** Opening Data supplied block **

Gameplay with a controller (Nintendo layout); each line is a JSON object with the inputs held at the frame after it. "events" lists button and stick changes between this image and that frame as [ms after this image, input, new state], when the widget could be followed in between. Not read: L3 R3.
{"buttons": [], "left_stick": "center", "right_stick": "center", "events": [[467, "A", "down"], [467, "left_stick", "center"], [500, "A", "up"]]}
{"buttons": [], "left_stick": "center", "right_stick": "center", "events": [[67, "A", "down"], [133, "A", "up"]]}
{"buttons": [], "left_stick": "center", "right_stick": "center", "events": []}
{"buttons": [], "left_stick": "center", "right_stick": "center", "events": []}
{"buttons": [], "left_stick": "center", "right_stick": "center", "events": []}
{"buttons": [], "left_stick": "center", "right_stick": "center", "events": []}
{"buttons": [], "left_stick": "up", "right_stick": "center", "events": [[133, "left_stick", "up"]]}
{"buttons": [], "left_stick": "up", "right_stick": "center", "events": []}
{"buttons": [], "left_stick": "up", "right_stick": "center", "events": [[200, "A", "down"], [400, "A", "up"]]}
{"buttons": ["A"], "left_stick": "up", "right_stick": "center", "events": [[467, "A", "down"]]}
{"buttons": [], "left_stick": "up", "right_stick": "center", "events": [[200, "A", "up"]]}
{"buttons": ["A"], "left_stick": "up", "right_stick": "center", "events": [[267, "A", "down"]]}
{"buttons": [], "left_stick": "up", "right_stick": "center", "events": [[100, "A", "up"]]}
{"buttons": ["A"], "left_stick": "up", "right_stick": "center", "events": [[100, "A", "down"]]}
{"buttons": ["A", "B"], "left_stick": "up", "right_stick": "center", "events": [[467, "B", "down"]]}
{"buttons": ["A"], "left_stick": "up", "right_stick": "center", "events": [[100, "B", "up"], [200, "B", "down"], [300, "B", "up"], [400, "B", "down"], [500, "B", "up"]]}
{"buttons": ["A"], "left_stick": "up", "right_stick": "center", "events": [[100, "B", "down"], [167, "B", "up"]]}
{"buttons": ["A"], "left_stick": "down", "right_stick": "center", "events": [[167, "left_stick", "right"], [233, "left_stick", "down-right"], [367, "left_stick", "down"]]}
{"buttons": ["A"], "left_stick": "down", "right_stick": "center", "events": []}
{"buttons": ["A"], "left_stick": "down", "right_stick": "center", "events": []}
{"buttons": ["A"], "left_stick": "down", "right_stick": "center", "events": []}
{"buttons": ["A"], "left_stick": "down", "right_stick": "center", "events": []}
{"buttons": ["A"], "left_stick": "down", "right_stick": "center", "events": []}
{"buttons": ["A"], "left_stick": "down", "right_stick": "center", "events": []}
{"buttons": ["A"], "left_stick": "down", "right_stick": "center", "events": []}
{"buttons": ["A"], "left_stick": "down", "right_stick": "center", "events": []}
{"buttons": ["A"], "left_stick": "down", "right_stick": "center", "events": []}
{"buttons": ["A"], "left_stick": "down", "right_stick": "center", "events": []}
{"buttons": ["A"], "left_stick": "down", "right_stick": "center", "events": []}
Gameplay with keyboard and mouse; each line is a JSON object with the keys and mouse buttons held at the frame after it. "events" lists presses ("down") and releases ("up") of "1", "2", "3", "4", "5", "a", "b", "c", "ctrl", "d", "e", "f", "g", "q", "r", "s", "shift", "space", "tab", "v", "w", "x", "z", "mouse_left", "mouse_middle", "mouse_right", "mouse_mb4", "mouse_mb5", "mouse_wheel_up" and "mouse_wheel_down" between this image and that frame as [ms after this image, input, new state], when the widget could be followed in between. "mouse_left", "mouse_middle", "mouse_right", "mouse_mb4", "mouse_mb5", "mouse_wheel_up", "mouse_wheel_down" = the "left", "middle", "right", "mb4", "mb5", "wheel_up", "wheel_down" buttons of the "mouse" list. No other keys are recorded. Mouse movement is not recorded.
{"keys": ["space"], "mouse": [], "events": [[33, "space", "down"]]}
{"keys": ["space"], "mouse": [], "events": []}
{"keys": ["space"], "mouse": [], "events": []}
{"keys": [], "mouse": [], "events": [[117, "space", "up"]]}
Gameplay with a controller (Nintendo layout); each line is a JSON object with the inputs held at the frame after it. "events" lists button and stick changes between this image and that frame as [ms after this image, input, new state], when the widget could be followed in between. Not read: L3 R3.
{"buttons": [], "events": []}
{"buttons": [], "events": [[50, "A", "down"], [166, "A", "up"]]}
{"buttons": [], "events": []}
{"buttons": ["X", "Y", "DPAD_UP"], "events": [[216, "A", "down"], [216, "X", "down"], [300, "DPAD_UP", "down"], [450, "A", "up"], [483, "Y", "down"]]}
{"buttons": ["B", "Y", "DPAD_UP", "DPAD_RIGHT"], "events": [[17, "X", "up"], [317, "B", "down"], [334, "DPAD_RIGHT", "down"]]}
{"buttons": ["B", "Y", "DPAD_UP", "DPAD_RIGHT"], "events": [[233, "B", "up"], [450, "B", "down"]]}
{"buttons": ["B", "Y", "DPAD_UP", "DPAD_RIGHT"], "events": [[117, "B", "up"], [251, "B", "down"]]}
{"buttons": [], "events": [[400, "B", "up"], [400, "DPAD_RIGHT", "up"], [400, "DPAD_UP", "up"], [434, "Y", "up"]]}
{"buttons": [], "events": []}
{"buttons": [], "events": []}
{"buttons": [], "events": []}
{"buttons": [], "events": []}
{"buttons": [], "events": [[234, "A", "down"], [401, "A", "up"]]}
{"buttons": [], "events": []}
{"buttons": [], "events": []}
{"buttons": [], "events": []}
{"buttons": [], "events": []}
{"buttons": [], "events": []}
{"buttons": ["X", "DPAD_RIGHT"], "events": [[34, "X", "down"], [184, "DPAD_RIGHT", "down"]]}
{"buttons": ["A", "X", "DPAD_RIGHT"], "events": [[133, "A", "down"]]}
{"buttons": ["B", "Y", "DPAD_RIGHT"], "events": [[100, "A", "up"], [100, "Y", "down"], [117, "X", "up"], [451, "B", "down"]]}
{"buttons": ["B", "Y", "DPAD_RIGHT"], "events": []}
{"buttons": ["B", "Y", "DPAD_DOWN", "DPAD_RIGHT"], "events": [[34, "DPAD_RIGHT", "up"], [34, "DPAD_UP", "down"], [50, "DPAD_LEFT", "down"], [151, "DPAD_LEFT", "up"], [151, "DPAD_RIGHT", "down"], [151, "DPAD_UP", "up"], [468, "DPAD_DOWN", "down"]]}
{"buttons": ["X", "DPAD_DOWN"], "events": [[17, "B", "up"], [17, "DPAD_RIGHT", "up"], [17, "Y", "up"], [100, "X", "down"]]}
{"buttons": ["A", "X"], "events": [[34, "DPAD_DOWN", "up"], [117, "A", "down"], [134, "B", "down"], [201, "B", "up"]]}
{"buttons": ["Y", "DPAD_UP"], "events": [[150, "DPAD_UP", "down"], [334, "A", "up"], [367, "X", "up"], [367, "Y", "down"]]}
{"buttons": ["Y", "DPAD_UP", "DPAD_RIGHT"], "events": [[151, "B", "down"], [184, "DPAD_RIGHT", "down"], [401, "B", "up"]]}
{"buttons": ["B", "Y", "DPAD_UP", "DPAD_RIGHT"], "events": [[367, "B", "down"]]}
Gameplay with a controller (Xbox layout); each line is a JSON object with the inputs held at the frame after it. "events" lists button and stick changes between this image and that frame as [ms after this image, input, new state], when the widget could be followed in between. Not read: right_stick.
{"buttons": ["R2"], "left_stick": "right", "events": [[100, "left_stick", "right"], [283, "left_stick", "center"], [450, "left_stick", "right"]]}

** Closing Data supplied block **

→ What is needed: Retype all the material exactly, missing nothing.

→ Solution to the problem:
Gameplay with a controller (Nintendo layout); each line is a JSON object with the inputs held at the frame after it. "events" lists button and stick changes between this image and that frame as [ms after this image, input, new state], when the widget could be followed in between. Not read: L3 R3.
{"buttons": [], "left_stick": "center", "right_stick": "center", "events": [[467, "A", "down"], [467, "left_stick", "center"], [500, "A", "up"]]}
{"buttons": [], "left_stick": "center", "right_stick": "center", "events": [[67, "A", "down"], [133, "A", "up"]]}
{"buttons": [], "left_stick": "center", "right_stick": "center", "events": []}
{"buttons": [], "left_stick": "center", "right_stick": "center", "events": []}
{"buttons": [], "left_stick": "center", "right_stick": "center", "events": []}
{"buttons": [], "left_stick": "center", "right_stick": "center", "events": []}
{"buttons": [], "left_stick": "up", "right_stick": "center", "events": [[133, "left_stick", "up"]]}
{"buttons": [], "left_stick": "up", "right_stick": "center", "events": []}
{"buttons": [], "left_stick": "up", "right_stick": "center", "events": [[200, "A", "down"], [400, "A", "up"]]}
{"buttons": ["A"], "left_stick": "up", "right_stick": "center", "events": [[467, "A", "down"]]}
{"buttons": [], "left_stick": "up", "right_stick": "center", "events": [[200, "A", "up"]]}
{"buttons": ["A"], "left_stick": "up", "right_stick": "center", "events": [[267, "A", "down"]]}
{"buttons": [], "left_stick": "up", "right_stick": "center", "events": [[100, "A", "up"]]}
{"buttons": ["A"], "left_stick": "up", "right_stick": "center", "events": [[100, "A", "down"]]}
{"buttons": ["A", "B"], "left_stick": "up", "right_stick": "center", "events": [[467, "B", "down"]]}
{"buttons": ["A"], "left_stick": "up", "right_stick": "center", "events": [[100, "B", "up"], [200, "B", "down"], [300, "B", "up"], [400, "B", "down"], [500, "B", "up"]]}
{"buttons": ["A"], "left_stick": "up", "right_stick": "center", "events": [[100, "B", "down"], [167, "B", "up"]]}
{"buttons": ["A"], "left_stick": "down", "right_stick": "center", "events": [[167, "left_stick", "right"], [233, "left_stick", "down-right"], [367, "left_stick", "down"]]}
{"buttons": ["A"], "left_stick": "down", "right_stick": "center", "events": []}
{"buttons": ["A"], "left_stick": "down", "right_stick": "center", "events": []}
{"buttons": ["A"], "left_stick": "down", "right_stick": "center", "events": []}
{"buttons": ["A"], "left_stick": "down", "right_stick": "center", "events": []}
{"buttons": ["A"], "left_stick": "down", "right_stick": "center", "events": []}
{"buttons": ["A"], "left_stick": "down", "right_stick": "center", "events": []}
{"buttons": ["A"], "left_stick": "down", "right_stick": "center", "events": []}
{"buttons": ["A"], "left_stick": "down", "right_stick": "center", "events": []}
{"buttons": ["A"], "left_stick": "down", "right_stick": "center", "events": []}
{"buttons": ["A"], "left_stick": "down", "right_stick": "center", "events": []}
{"buttons": ["A"], "left_stick": "down", "right_stick": "center", "events": []}
Gameplay with keyboard and mouse; each line is a JSON object with the keys and mouse buttons held at the frame after it. "events" lists presses ("down") and releases ("up") of "1", "2", "3", "4", "5", "a", "b", "c", "ctrl", "d", "e", "f", "g", "q", "r", "s", "shift", "space", "tab", "v", "w", "x", "z", "mouse_left", "mouse_middle", "mouse_right", "mouse_mb4", "mouse_mb5", "mouse_wheel_up" and "mouse_wheel_down" between this image and that frame as [ms after this image, input, new state], when the widget could be followed in between. "mouse_left", "mouse_middle", "mouse_right", "mouse_mb4", "mouse_mb5", "mouse_wheel_up", "mouse_wheel_down" = the "left", "middle", "right", "mb4", "mb5", "wheel_up", "wheel_down" buttons of the "mouse" list. No other keys are recorded. Mouse movement is not recorded.
{"keys": ["space"], "mouse": [], "events": [[33, "space", "down"]]}
{"keys": ["space"], "mouse": [], "events": []}
{"keys": ["space"], "mouse": [], "events": []}
{"keys": [], "mouse": [], "events": [[117, "space", "up"]]}
Gameplay with a controller (Nintendo layout); each line is a JSON object with the inputs held at the frame after it. "events" lists button and stick changes between this image and that frame as [ms after this image, input, new state], when the widget could be followed in between. Not read: L3 R3.
{"buttons": [], "events": []}
{"buttons": [], "events": [[50, "A", "down"], [166, "A", "up"]]}
{"buttons": [], "events": []}
{"buttons": ["X", "Y", "DPAD_UP"], "events": [[216, "A", "down"], [216, "X", "down"], [300, "DPAD_UP", "down"], [450, "A", "up"], [483, "Y", "down"]]}
{"buttons": ["B", "Y", "DPAD_UP", "DPAD_RIGHT"], "events": [[17, "X", "up"], [317, "B", "down"], [334, "DPAD_RIGHT", "down"]]}
{"buttons": ["B", "Y", "DPAD_UP", "DPAD_RIGHT"], "events": [[233, "B", "up"], [450, "B", "down"]]}
{"buttons": ["B", "Y", "DPAD_UP", "DPAD_RIGHT"], "events": [[117, "B", "up"], [251, "B", "down"]]}
{"buttons": [], "events": [[400, "B", "up"], [400, "DPAD_RIGHT", "up"], [400, "DPAD_UP", "up"], [434, "Y", "up"]]}
{"buttons": [], "events": []}
{"buttons": [], "events": []}
{"buttons": [], "events": []}
{"buttons": [], "events": []}
{"buttons": [], "events": [[234, "A", "down"], [401, "A", "up"]]}
{"buttons": [], "events": []}
{"buttons": [], "events": []}
{"buttons": [], "events": []}
{"buttons": [], "events": []}
{"buttons": [], "events": []}
{"buttons": ["X", "DPAD_RIGHT"], "events": [[34, "X", "down"], [184, "DPAD_RIGHT", "down"]]}
{"buttons": ["A", "X", "DPAD_RIGHT"], "events": [[133, "A", "down"]]}
{"buttons": ["B", "Y", "DPAD_RIGHT"], "events": [[100, "A", "up"], [100, "Y", "down"], [117, "X", "up"], [451, "B", "down"]]}
{"buttons": ["B", "Y", "DPAD_RIGHT"], "events": []}
{"buttons": ["B", "Y", "DPAD_DOWN", "DPAD_RIGHT"], "events": [[34, "DPAD_RIGHT", "up"], [34, "DPAD_UP", "down"], [50, "DPAD_LEFT", "down"], [151, "DPAD_LEFT", "up"], [151, "DPAD_RIGHT", "down"], [151, "DPAD_UP", "up"], [468, "DPAD_DOWN", "down"]]}
{"buttons": ["X", "DPAD_DOWN"], "events": [[17, "B", "up"], [17, "DPAD_RIGHT", "up"], [17, "Y", "up"], [100, "X", "down"]]}
{"buttons": ["A", "X"], "events": [[34, "DPAD_DOWN", "up"], [117, "A", "down"], [134, "B", "down"], [201, "B", "up"]]}
{"buttons": ["Y", "DPAD_UP"], "events": [[150, "DPAD_UP", "down"], [334, "A", "up"], [367, "X", "up"], [367, "Y", "down"]]}
{"buttons": ["Y", "DPAD_UP", "DPAD_RIGHT"], "events": [[151, "B", "down"], [184, "DPAD_RIGHT", "down"], [401, "B", "up"]]}
{"buttons": ["B", "Y", "DPAD_UP", "DPAD_RIGHT"], "events": [[367, "B", "down"]]}
Gameplay with a controller (Xbox layout); each line is a JSON object with the inputs held at the frame after it. "events" lists button and stick changes between this image and that frame as [ms after this image, input, new state], when the widget could be followed in between. Not read: right_stick.
{"buttons": ["R2"], "left_stick": "right", "events": [[100, "left_stick", "right"], [283, "left_stick", "center"], [450, "left_stick", "right"]]}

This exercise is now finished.